I spoke with the cities engineer and the city manager on Wednesday and they told me that there is another flood zone downstream of the city that they use as the primary flood control for the city (Northville Michigan) and that they have never had to utilize the one where the house I am looking at is using; yet. In fact, until 2006 the house was not marked as being in a FEMA flood zone (neither X or AE) and that they had worked with the homeowners on that street to get the exemption from FEMA but were unsuccessful. Still, they tried to reassure me that they would do everything possible (come hell or high water :rolleyes: ) to make sure that the homes on that street would not be allowed to flood until all available options were exhausted. Still, it’s very expensive to pay flood insurance every year and would make it much more difficult to sell the house down the road. I’m going to walk away from it.

Thank you for your kind words Si. I do my best to keep up with the regulations since they change a little bit each year. I’m always happy to try to shed light on the NFIP since it can be very confusing.

That sounds like a very strange situation. If there is an area which previously did not flood and the City is planning to cause flooding there (with a floodwater storage facility) then it looks to me as if they should have bought out the homes.

My concern with the five feet below the BFE is this: many smaller floods will occur below the BFE. With five feet still to go, it’s highly likely that the basement would flood very frequently - perhaps even annually.

I’m glad you’ve decided to walk away.

Let me add one more thing, in case anyone else is following this:
You mentioned houses on another street not needing insurance, and so they wouldn’t be protected in the event of flood. Those folks can buy flood insurance if they want to. As long as your community participates in the NFIP you can buy flood insurance, even if you are out of the SFHA*.

*In certain cases a house will not qualify for insurance but that has to do with frequently flooded properties where the amount of past claims exceeds 50% of the value of the house. There are other special cases but they are rare.

I don’t believe that it is so much that the city was planning on using the area for flood control; but that they have been forced by FEMA to designate as such; and thus consider it in their planning activities. I’m pretty certain that the city did not request this change.

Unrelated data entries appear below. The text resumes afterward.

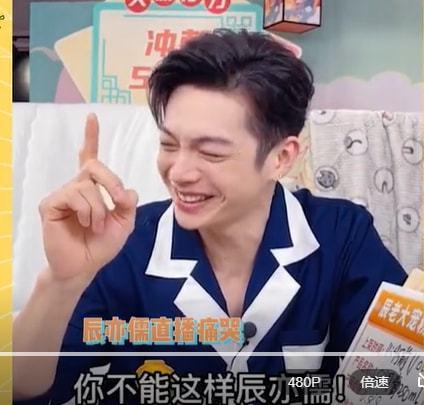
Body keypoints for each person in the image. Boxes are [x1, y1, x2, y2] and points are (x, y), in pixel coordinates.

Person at [13, 29, 406, 404]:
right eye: (169, 145)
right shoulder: (122, 243)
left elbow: (398, 380)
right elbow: (20, 388)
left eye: (211, 152)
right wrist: (60, 284)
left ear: (281, 158)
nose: (179, 172)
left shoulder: (342, 237)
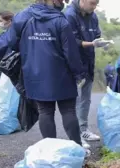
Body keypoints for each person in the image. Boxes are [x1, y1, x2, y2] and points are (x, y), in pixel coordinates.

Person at [6, 0, 88, 154]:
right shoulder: (60, 20)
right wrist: (79, 73)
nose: (63, 2)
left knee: (45, 111)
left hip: (34, 73)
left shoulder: (22, 17)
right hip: (62, 74)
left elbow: (11, 43)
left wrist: (29, 47)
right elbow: (70, 52)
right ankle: (78, 151)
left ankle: (51, 153)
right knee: (68, 111)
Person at [64, 0, 109, 148]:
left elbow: (96, 34)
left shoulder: (93, 16)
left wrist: (102, 42)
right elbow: (70, 41)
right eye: (92, 3)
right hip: (74, 63)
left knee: (86, 99)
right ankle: (75, 136)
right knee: (75, 101)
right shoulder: (69, 15)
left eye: (96, 4)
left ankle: (83, 130)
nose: (94, 7)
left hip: (89, 61)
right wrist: (91, 44)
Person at [0, 11, 14, 85]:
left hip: (8, 66)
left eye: (0, 21)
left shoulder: (10, 34)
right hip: (8, 65)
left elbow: (1, 50)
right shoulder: (7, 33)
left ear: (9, 21)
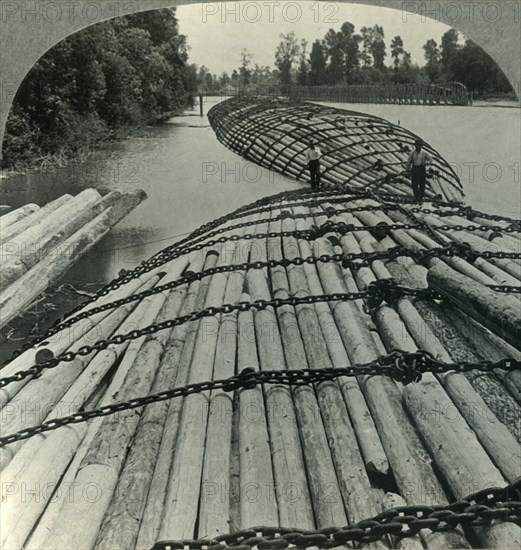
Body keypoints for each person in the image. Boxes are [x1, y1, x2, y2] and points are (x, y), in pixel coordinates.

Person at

I actually lived in apartments across this very creek several years ago (it was in the AE flood zone area and raised up on pilings; we parked underneath the building by the creek) and I could observe the home I’m looking at through the trees everyday. We had severe rain for several weeks in the spring of 2002 and it flooded half of our apartments parking area with about 4 inches of water; on the other side of the creek the water didn’t get any closer than 80 feet to the homes patio door. That said, the rise over that 80 feet seems to be less than 2 feet so that’s pretty close.

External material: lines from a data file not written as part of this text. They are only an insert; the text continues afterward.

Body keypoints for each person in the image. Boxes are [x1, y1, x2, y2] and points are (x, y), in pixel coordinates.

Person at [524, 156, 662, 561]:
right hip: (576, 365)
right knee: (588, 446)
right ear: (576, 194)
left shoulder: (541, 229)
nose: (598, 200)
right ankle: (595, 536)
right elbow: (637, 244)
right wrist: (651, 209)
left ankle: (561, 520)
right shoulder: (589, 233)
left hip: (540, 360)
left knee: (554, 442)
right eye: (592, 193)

No one I’ve talked with can recall these homes ever flooding; but there must have been something come out of the 2002 rainy season that prompted FEMA to reassign the flood risk level. The FEMA site says that a new FIRM is being published in July of 2010 for this area; I think I’ll be keeping an eye on that one.

Ah, I see.

Nationwide, the NFIP maps are being updated; for example we are supposed to be finished remapping the entire state of Mississippi within a couple of years. So the 2002 rains there may not have had anything to do with it.

OTOH, sometimes a large event will trigger a second look at BFEs, as in the case of Katrina on the MS coast.

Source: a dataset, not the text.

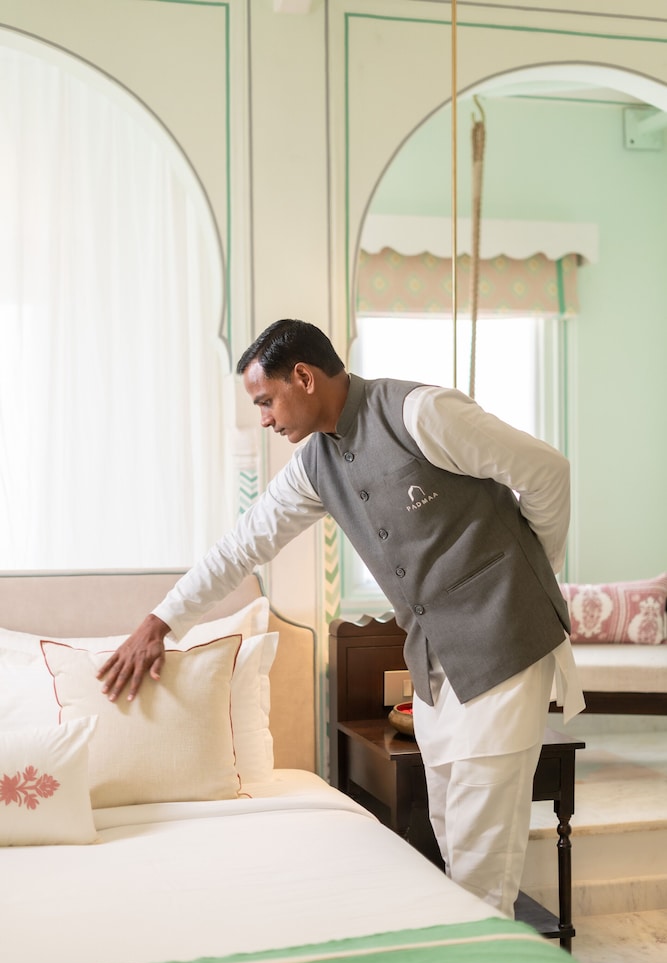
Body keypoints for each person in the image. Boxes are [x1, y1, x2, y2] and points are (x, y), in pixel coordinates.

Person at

Other things such as increased upstream development or changes in geomorphology of streams can be the impetus behind updated mapping.

The SFHA zones shown on the NFIP maps are zones of risk; they are not really intended to be detailed hydraulic studies. The initial purpose was to give actuaries a tool to use when determining premiums based on that risk. So, the fact that a property has never actually flooded doesn’t impact the mapping much. Sometimes it takes a span as great as 500 years to actually see a 100-year recurrence interval flood.